Saved data entries
^^^^^^^^
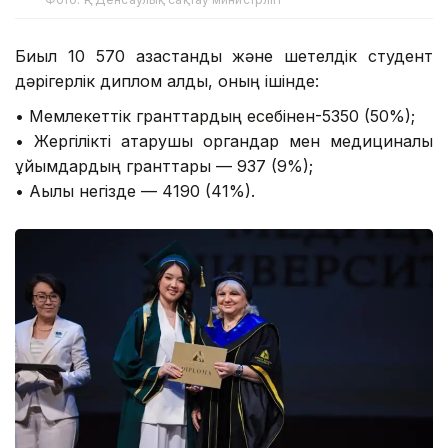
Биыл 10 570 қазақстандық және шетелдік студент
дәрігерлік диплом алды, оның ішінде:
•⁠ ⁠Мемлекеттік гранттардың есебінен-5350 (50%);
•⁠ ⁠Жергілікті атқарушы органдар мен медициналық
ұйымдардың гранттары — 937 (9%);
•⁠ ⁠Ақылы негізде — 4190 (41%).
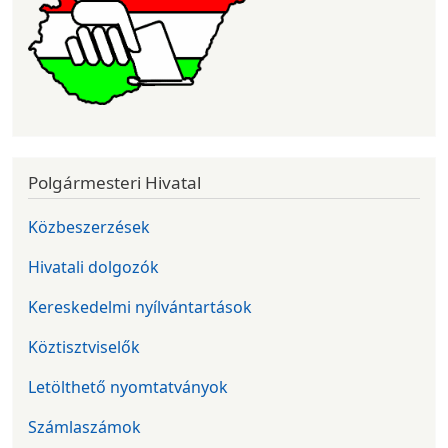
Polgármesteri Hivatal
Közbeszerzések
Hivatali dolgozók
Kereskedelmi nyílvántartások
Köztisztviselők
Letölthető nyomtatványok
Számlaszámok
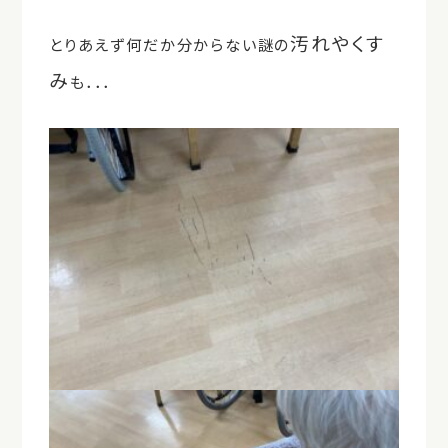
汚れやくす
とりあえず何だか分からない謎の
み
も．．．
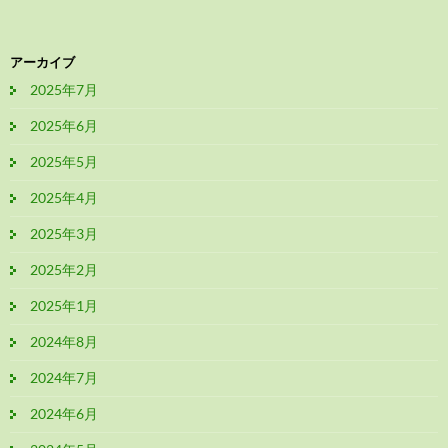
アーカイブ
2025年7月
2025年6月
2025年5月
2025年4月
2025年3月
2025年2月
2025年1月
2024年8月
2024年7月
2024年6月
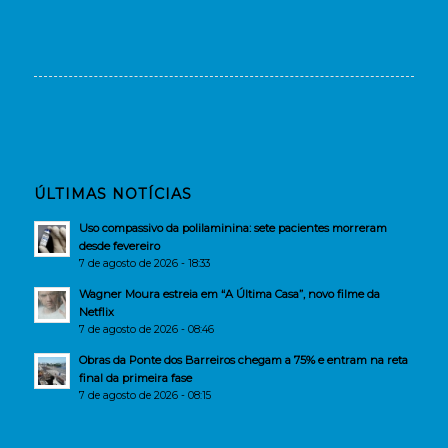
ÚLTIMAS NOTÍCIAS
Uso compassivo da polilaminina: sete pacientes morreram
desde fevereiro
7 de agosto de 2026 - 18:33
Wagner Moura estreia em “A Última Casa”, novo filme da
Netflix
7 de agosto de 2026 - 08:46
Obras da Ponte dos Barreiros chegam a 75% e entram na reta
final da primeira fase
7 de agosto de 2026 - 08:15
^^^^^^^^
### ASSIGNMENT
Copy out every line of text in the data above word for word, leaving out the picture lines.

### OUTPUT FOR THIS TASK
Биыл 10 570 қазақстандық және шетелдік студент
дәрігерлік диплом алды, оның ішінде:
•⁠ ⁠Мемлекеттік гранттардың есебінен-5350 (50%);
•⁠ ⁠Жергілікті атқарушы органдар мен медициналық
ұйымдардың гранттары — 937 (9%);
•⁠ ⁠Ақылы негізде — 4190 (41%).
Polgármesteri Hivatal
Közbeszerzések
Hivatali dolgozók
Kereskedelmi nyílvántartások
Köztisztviselők
Letölthető nyomtatványok
Számlaszámok
汚れやくす
とりあえず何だか分からない謎の
み
も．．．
アーカイブ
2025年7月
2025年6月
2025年5月
2025年4月
2025年3月
2025年2月
2025年1月
2024年8月
2024年7月
2024年6月
ÚLTIMAS NOTÍCIAS
Uso compassivo da polilaminina: sete pacientes morreram
desde fevereiro
7 de agosto de 2026 - 18:33
Wagner Moura estreia em “A Última Casa”, novo filme da
Netflix
7 de agosto de 2026 - 08:46
Obras da Ponte dos Barreiros chegam a 75% e entram na reta
final da primeira fase
7 de agosto de 2026 - 08:15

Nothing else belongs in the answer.